Required task = Format the lines of the listing below as a numbered list, starting at the line containing "name author: (L.) DC." and ending at the line containing "collection date as typed: 9 Aug 1959", with both of those lines included and any blank lines omitted.
** Begin Dataset content **
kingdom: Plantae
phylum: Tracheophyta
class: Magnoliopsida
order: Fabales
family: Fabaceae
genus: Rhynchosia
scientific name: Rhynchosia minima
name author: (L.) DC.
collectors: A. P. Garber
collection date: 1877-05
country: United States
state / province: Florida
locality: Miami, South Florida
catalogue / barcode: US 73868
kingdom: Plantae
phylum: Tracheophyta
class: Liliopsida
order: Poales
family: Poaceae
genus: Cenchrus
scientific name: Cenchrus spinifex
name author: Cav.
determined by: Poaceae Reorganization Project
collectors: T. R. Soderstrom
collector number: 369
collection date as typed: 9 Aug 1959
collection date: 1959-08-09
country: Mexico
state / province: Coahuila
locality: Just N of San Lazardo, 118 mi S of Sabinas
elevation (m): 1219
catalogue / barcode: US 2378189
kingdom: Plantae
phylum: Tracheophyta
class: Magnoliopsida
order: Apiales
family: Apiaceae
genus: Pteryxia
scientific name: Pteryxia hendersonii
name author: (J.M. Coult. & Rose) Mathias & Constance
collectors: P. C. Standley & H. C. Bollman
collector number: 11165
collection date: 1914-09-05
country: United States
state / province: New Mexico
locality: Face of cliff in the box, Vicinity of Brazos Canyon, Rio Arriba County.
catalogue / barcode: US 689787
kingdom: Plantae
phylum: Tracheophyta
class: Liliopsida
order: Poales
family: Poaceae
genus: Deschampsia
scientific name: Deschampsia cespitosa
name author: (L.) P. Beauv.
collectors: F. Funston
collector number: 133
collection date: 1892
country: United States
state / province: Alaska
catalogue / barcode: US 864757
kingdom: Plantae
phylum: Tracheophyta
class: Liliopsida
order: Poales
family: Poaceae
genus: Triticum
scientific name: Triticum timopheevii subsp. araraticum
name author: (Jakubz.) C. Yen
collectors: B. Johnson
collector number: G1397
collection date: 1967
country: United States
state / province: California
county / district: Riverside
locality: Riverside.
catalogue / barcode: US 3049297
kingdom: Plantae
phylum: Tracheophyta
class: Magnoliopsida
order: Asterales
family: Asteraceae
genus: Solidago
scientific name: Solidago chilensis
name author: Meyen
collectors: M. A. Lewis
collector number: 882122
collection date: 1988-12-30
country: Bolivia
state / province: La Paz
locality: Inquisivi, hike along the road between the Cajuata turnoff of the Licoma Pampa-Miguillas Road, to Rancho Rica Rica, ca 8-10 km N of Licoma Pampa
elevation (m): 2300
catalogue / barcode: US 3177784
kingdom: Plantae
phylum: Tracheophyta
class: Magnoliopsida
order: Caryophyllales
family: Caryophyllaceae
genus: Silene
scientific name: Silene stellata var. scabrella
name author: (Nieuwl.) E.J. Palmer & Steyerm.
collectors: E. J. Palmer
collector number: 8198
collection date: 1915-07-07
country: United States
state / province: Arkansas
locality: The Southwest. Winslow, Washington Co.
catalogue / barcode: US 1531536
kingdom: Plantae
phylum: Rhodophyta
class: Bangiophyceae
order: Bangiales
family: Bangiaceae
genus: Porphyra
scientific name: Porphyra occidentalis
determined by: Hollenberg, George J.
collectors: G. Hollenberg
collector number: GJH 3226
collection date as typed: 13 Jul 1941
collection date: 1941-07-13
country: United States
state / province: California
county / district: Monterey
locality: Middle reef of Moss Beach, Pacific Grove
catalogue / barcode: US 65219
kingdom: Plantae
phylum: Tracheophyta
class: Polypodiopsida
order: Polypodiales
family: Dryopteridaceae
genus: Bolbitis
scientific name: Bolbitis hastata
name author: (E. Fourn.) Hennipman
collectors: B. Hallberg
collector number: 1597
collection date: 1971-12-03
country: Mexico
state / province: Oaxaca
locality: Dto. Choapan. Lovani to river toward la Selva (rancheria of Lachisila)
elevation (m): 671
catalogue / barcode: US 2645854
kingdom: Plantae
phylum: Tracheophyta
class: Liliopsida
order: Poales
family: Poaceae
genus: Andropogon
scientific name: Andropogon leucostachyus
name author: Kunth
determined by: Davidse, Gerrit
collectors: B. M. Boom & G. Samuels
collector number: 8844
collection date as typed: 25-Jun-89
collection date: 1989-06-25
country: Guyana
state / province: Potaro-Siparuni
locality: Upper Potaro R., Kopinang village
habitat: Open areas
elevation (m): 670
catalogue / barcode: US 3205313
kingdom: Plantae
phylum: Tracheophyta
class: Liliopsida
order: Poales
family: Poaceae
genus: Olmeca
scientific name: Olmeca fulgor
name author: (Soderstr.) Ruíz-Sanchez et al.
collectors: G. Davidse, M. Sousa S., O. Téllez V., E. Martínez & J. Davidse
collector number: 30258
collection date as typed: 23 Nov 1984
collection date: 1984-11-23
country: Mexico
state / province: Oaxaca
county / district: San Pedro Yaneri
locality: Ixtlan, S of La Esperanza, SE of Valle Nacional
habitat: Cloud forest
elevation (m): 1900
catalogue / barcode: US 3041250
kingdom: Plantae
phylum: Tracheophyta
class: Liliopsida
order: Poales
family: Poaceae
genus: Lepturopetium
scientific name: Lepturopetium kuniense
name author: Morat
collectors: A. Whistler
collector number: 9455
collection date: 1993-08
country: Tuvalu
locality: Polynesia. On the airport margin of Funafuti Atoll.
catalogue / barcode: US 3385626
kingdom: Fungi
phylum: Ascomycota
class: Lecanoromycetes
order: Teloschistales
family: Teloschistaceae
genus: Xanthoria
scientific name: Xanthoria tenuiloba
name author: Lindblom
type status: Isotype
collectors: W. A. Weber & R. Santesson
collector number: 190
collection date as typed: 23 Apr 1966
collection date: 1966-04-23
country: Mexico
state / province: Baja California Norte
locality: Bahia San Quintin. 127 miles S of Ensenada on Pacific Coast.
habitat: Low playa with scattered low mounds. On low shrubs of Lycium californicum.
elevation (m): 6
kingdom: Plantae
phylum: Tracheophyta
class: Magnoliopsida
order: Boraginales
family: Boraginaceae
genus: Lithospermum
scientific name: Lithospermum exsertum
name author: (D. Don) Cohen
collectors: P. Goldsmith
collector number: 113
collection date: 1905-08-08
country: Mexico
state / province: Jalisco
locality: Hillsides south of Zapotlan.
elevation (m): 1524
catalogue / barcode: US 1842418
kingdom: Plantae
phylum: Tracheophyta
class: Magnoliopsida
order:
** End Dataset content **
Result of this exercise =
1. name author: (L.) DC.
2. collectors: A. P. Garber
3. collection date: 1877-05
4. country: United States
5. state / province: Florida
6. locality: Miami, South Florida
7. catalogue / barcode: US 73868
8. kingdom: Plantae
9. phylum: Tracheophyta
10. class: Liliopsida
11. order: Poales
12. family: Poaceae
13. genus: Cenchrus
14. scientific name: Cenchrus spinifex
15. name author: Cav.
16. determined by: Poaceae Reorganization Project
17. collectors: T. R. Soderstrom
18. collector number: 369
19. collection date as typed: 9 Aug 1959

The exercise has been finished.